Doravirine, a last generation NNRTI, is approved in treatment-naïve and experienced
HIV-infected individuals. In the DRIVE-FORWARD study, doravirine 100 mg QD, in combination
with either TDF/FTC or ABC/3TC, achieved high virologic success at week 48 and was
non-inferior to DRV/r + 2 NRTIs regardless of baseline HIV-RNA. In the DRIVE-AHEAD study, in
treatment-naïve adults with HIV-1 infection, doravirine + 3TC/TDF administered once daily
demonstrated a high antiviral potency with non-inferior efficacy to EFV/FTC/TDF regardless of
baseline HIV-RNA, and a low rate of resistance, with only 1.6% of participants developing
resistance to any study drug through W48. For virologically suppressed patients considering a
change in therapy, switching to DOR/3TC/TDF was shown to be a well-tolerated option which was
non-inferior to continuation of the previous regimen, with high rates of virologic
suppression and low rates of virologic rebound. Long term results from the DRIVE-SHIFT trial
showed that doravirine maintained virologic suppression and was generally well tolerated
through 144 weeks of treatment. DOR/3TC/TDF as switch therapy showed a favorable lipid
profile compared with previous regimens and results in minimal weight gain. The convenience
achieved through switching to a DOR based regimen serves to achieve regimen simplification
and could respond to patient demands for increased tolerability.

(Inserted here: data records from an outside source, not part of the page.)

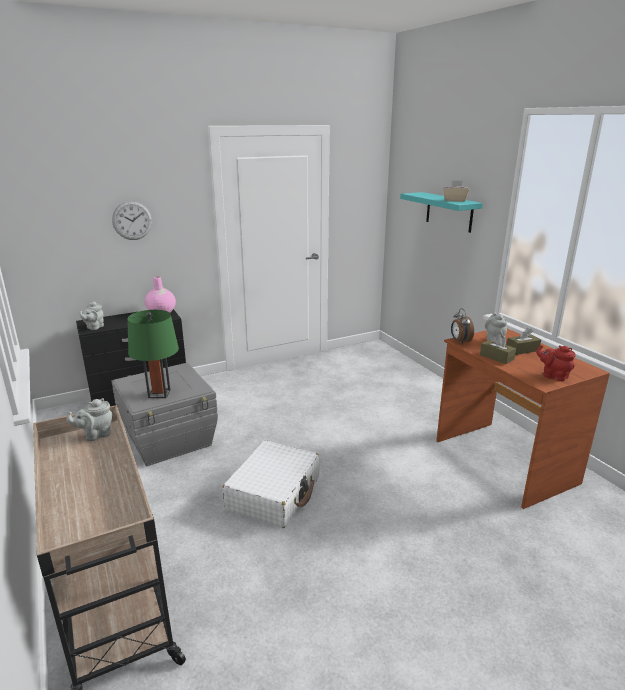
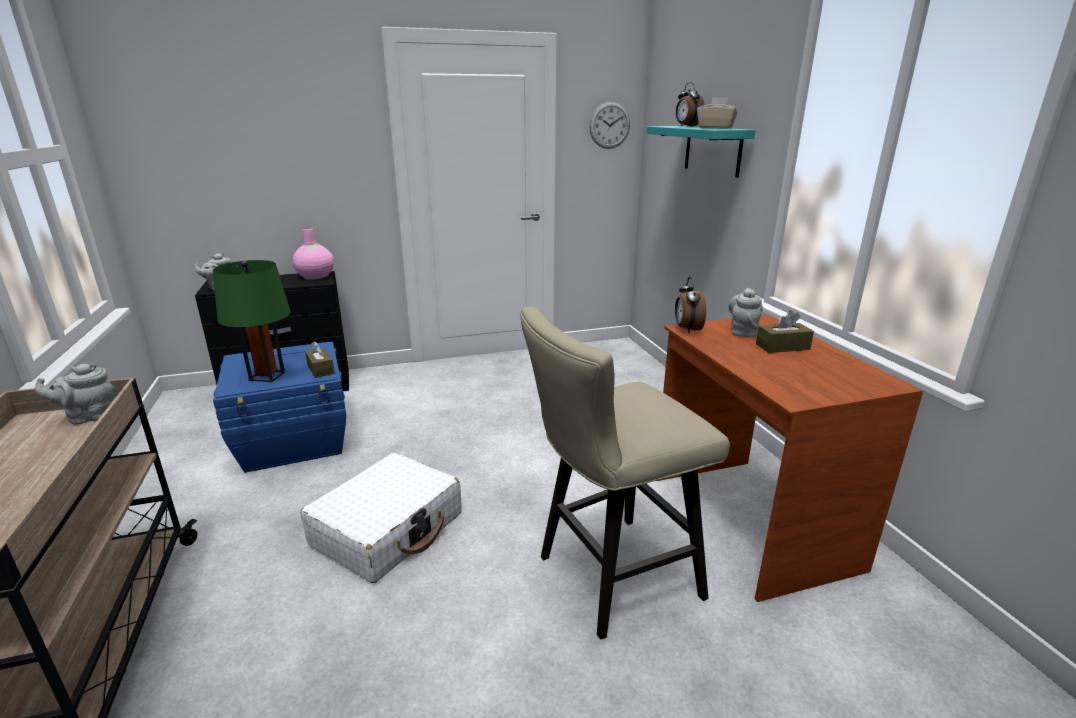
camera: 10 degrees right, 0 degrees up
grey storage box [111,363,218,466] -> blue storage box [213,342,346,473]
wall clock [112,201,152,240] -> wall clock moved to [589,102,630,149]
brown tissue box [480,334,516,364] -> brown tissue box moved to [305,341,335,378]
red teapot [536,345,576,381] -> none
none -> beige stool [520,306,730,640]
none -> alarm clock [676,82,705,127]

The DOR resistance profile is distinct from that of other NNRTIs with the in vitro selection
of mutations at reverse transcriptase (RT) positions 106, 108, 188, 227, 230, 234 and 236. In
vitro studies have also suggested that DOR has activity against viruses with certain
mutations selected by other NNRTIs, including the K103N and Y181C mutations. In the
DRIVE-SHIFT trial, conducted in virologically suppressed patients, 24 participants had a
virus with baseline NNRTI mutations (K103N, Y181C and G190A) and 23/24 who switched to
DOR/3TC/TDF remained virologically suppressed at the 48-week follow-up. This suggests that
the most frequent NNRTI mutations at RT mutation positions 103, 181 and 190 probably not
impact DOR activity in vivo.
Due to its virological properties, we believe that doravirine can advantageously replace
etravirine, maintaining control of viral replication, in combination with other
antiretrovirals, in virologically controlled patients, despite possible exposure to NNRTIs in
the pass. Furthermore, doravirine is taken as a single tablet once a day, and causes almost
no drug interactions, unlike etravirine.